The Situation 's main innovation is not an innovation at all, but a ripoff from ESPN's sports-chat show Pardon the Interruption: a list of topics appears down the left-hand side of the screen, to be ticked off one by one as the panelists move through a series of rapid-fire discussions. One recent to-do list looked like this: "Schiavo, Marijuana, Gitmo, Flag Burn, Crusaders, Iran." This, of course, is just what cable news has been sorely needing: a shorter time frame for news analysis! Enough, already, with the in-depth policy debate! The show also contains brief interviews with authors and policymakers and a regular feature called "Op-Ed Op-Ed" in which Carlson takes a bloggerlike tour through a few of the day's newspaper editorials, offering his take on each.
Tucker Carlson comes off as your ultimate nightmare of the college roommate you might be assigned on the first day of freshman year: a smug yuppie smartass with a drawerful of perfectly folded pastel polo shirts. But there's something sneakily subversive about him, too—he might surprise you by smuggling a bottle of bourbon under those shirts and sharing it with you over a late night of raunchy talk. The Situation is shallow, but far from unwatchable; it zips along at a healthy clip, getting in a few good digs along the way, and next thing you know it's over, and you're no worse off than you were before.

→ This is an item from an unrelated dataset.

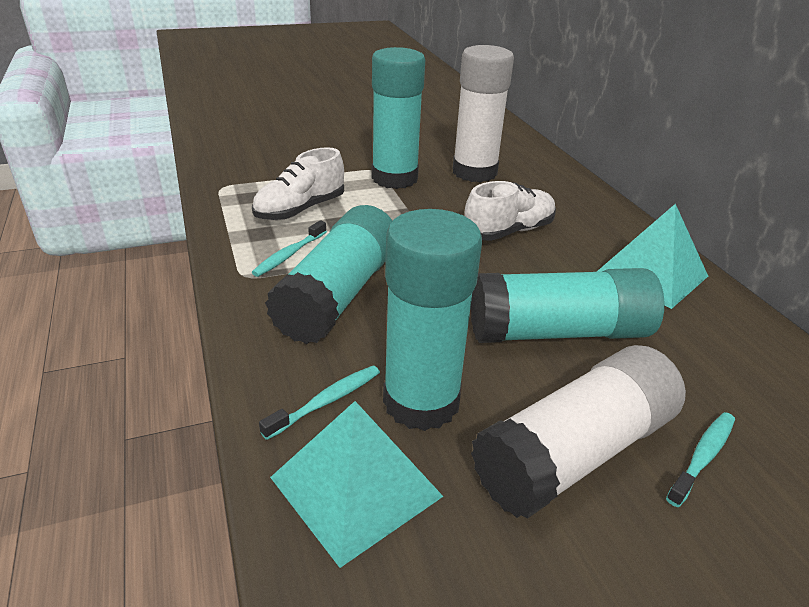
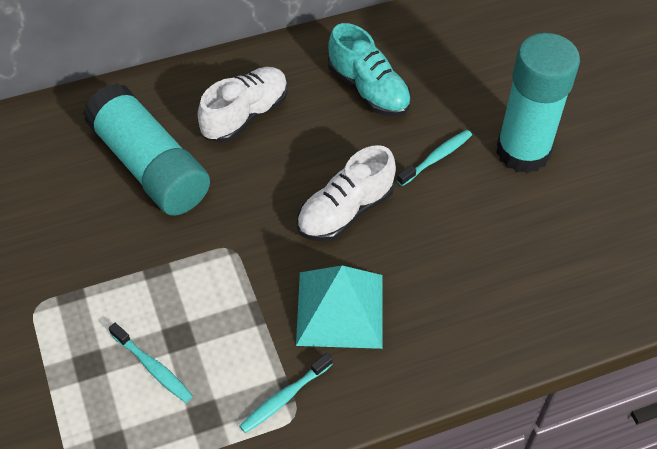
turquoise glue stick: [265,205,393,344] [372,47,425,189] [383,209,482,431] [470,268,665,343] = 4 -> [83,83,210,216] [496,33,580,173] = 2
turquoise pyramid: [270,401,444,568] [597,204,708,309] = 2 -> [296,266,382,349] = 1
turquoise shoe: none = 0 -> [328,23,411,117] = 1
white glue stick: [452,45,514,183] [471,345,686,519] = 2 -> none = 0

Jon Stewart wasn't entirely off in characterizing Carlson on Crossfire as a "dick," though I think of him as more of a "weenie." But he's no idiot. I respected him for changing his position on the Iraq war last year, around the time it became painfully obvious that clinging to hardcore hawkdom was a diagnosable disorder. In this interview with the New York Observer, he told Joe Hagan: "I think it's a total nightmare and disaster, and I'm ashamed that I went against my own instincts in supporting it. ... I want things to work out, but I'm enraged by it, actually." I rubbed my eyes when I first read this interview: Crossfire host admits he's wrong? Professional pundit changes mind? That's the kind of substantial political conversation that, in the best of all possible worlds, should be taking place on cable TV.